● Problems to work on:
• a. Copy the passage of the Korean grammar thread starting at "(Okay this was" and ending at "가다가 갑자기 멈췄어요.".
• b. Please write what follows the last line of the Korean grammar thread.

-------- Text excerpt

# -(으)려고 하다 and -(으)려다가?



## hana20

What is the difference between the two?Please give an example.고마워요


----------



## kenjoluma

I assume -(으)려고 하다 has no point in the end. Probably a comma. (Because those two make a huge difference)

I think it is better to compare between '-려고 하다가' and '-려다가'. Or, '-려고 하다' and '-려다'. In this manner, you can see more clearly that the only difference between those two is 'present tense' and 'continuous tense'. 

(do vs. doing)


----------



## kenjoluma

Hmm. Maybe I should've expanded on the post above... Because usually Korean continuous verb has the form of '-고 있다', not '-고 하다'. But it will take a whole new thread to explain thoroughly.


----------



## Innocence27

~려고 하다 is the intention/plan. 

저는 여름에 한국에 가려고 해요. 

I intend to go to Korea this summer. 

~려다가 is the ''mix'' of 려고 하다가 (to say it faster). 

~다가 is ... hmmm. You have a location #1, and a location #2, on the way from #1 to #2 something happens that usually changes your usual plan//or something goes well and then suddenly goes wrong

(Okay this was a weird way to phrase it, if someone can rephrase this in a clear way please do so, I hope the examples speak for themselves):

-자동차 잘 가다가 갑자기 멈췄어요.

----------------
-------- Data extract

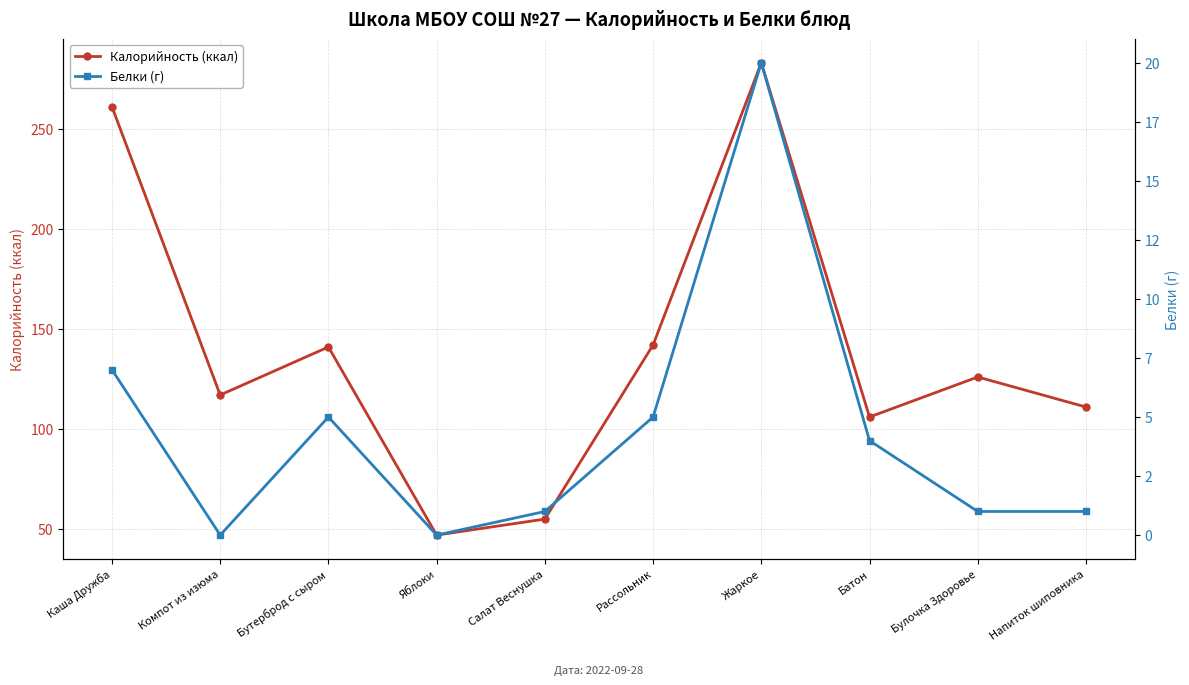

Which series changed the most between Компот из изюма and Булочка Здоровье?

Калорийность (ккал)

----------------

● Your responses:
• a.
(Okay this was a weird way to phrase it, if someone can rephrase this in a clear way please do so, I hope the examples speak for themselves):

-자동차 잘 가다가 갑자기 멈췄어요.

• b.
The car was going well when suddenly it stopped.

-지하철 타러 가다가 지갑 잊어버린 걸 보고 다시 집으로 갔어요. 

I was on my way to the train station and on my way I figured I forgot my wallet so I went back home. 


Now with ~려다가: 

여름에 한국에 가려다가 문제 생겨서 못 갈 것 같네요. 

I intended to Korea this summer but something came up and it looks like I won't be able to go.

Hope it helped~


----------



## renoirbleu

good point innocence27.
I think there is no huge difference between them.
They both mean *"while (being) about to do sth..." "on the point of doing sth...". *In the following (subordinated) phrase, it usually explains the reason why that action didn't work out, as innoncence27 has shown you in plenty of examples.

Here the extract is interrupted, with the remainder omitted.